-- Prompt --
Should an entry include a picture, omit the picture and still repeat everything else exactly.

++++++

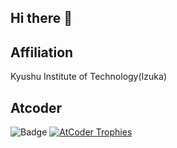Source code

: ## Hi there 👋

## Affiliation
Kyushu Institute of Technology(Izuka)

## Atcoder
![Badge](https://cp-logo.vercel.app/atcoder/rat_gate67)
[![AtCoder Trophies](https://atcoder-trophies.vercel.app/api/v1/atcoder?username=rat_gate67&theme=nord&no_bg=true)](https://github.com/KATO-Hiro/AtCoderTrophies)
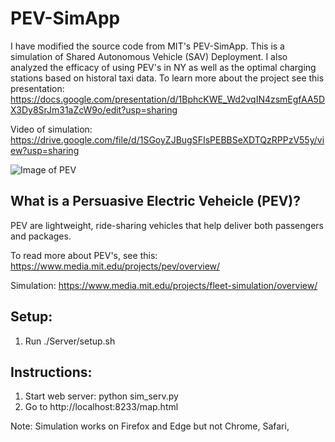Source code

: # PEV-SimApp
I have modified the source code from MIT's PEV-SimApp. This is a simulation of Shared Autonomous Vehicle (SAV) Deployment. I also analyzed the efficacy of using PEV's in NY as well as the optimal charging stations based on historal taxi data. To learn more about the project see this presentation: https://docs.google.com/presentation/d/1BphcKWE_Wd2vqIN4zsmEgfAA5DX3Dy8SrJm31aZcW9o/edit?usp=sharing

Video of simulation: https://drive.google.com/file/d/1SGoyZJBugSFIsPEBBSeXDTQzRPPzV55y/view?usp=sharing

![Image of PEV](https://web.iii.org.tw/Files/Channel/Press/News/228/20161013-1.jpg)

## What is a Persuasive Electric Veheicle (PEV)?
PEV are lightweight, ride-sharing vehicles that help deliver both passengers and packages.

To read more about PEV's, see this: https://www.media.mit.edu/projects/pev/overview/

Simulation: https://www.media.mit.edu/projects/fleet-simulation/overview/

## Setup:
1. Run ./Server/setup.sh

## Instructions:
1. Start web server: python sim_serv.py
2. Go to http://localhost:8233/map.html

Note: Simulation works on Firefox and Edge but not Chrome, Safari,

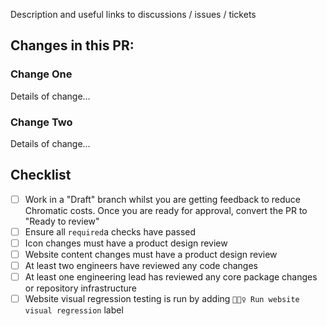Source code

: Description and useful links to discussions / issues / tickets

## Changes in this PR:

### Change One

Details of change...

### Change Two

Details of change...

## Checklist

- [ ] Work in a "Draft" branch whilst you are getting feedback to reduce Chromatic costs. Once you are ready for approval, convert the PR to "Ready to review"
- [ ] Ensure all `required`a checks have passed
- [ ] Icon changes must have a product design review
- [ ] Website content changes must have a product design review
- [ ] At least two engineers have reviewed any code changes
- [ ] At least one engineering lead has reviewed any core package changes or repository infrastructure
- [ ] Website visual regression testing is run by adding `🕵🏻‍♀️ Run website visual regression` label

++++++

-- Exercise output --
Source code

: ## Hi there 👋

## Affiliation
Kyushu Institute of Technology(Izuka)

## Atcoder
![Badge](https://cp-logo.vercel.app/atcoder/rat_gate67)
[![AtCoder Trophies](https://atcoder-trophies.vercel.app/api/v1/atcoder?username=rat_gate67&theme=nord&no_bg=true)](https://github.com/KATO-Hiro/AtCoderTrophies)
Source code

: # PEV-SimApp
I have modified the source code from MIT's PEV-SimApp. This is a simulation of Shared Autonomous Vehicle (SAV) Deployment. I also analyzed the efficacy of using PEV's in NY as well as the optimal charging stations based on historal taxi data. To learn more about the project see this presentation: https://docs.google.com/presentation/d/1BphcKWE_Wd2vqIN4zsmEgfAA5DX3Dy8SrJm31aZcW9o/edit?usp=sharing

Video of simulation: https://drive.google.com/file/d/1SGoyZJBugSFIsPEBBSeXDTQzRPPzV55y/view?usp=sharing

![Image of PEV](https://web.iii.org.tw/Files/Channel/Press/News/228/20161013-1.jpg)

## What is a Persuasive Electric Veheicle (PEV)?
PEV are lightweight, ride-sharing vehicles that help deliver both passengers and packages.

To read more about PEV's, see this: https://www.media.mit.edu/projects/pev/overview/

Simulation: https://www.media.mit.edu/projects/fleet-simulation/overview/

## Setup:
1. Run ./Server/setup.sh

## Instructions:
1. Start web server: python sim_serv.py
2. Go to http://localhost:8233/map.html

Note: Simulation works on Firefox and Edge but not Chrome, Safari,

Source code

: Description and useful links to discussions / issues / tickets

## Changes in this PR:

### Change One

Details of change...

### Change Two

Details of change...

## Checklist

- [ ] Work in a "Draft" branch whilst you are getting feedback to reduce Chromatic costs. Once you are ready for approval, convert the PR to "Ready to review"
- [ ] Ensure all `required`a checks have passed
- [ ] Icon changes must have a product design review
- [ ] Website content changes must have a product design review
- [ ] At least two engineers have reviewed any code changes
- [ ] At least one engineering lead has reviewed any core package changes or repository infrastructure
- [ ] Website visual regression testing is run by adding `🕵🏻‍♀️ Run website visual regression` label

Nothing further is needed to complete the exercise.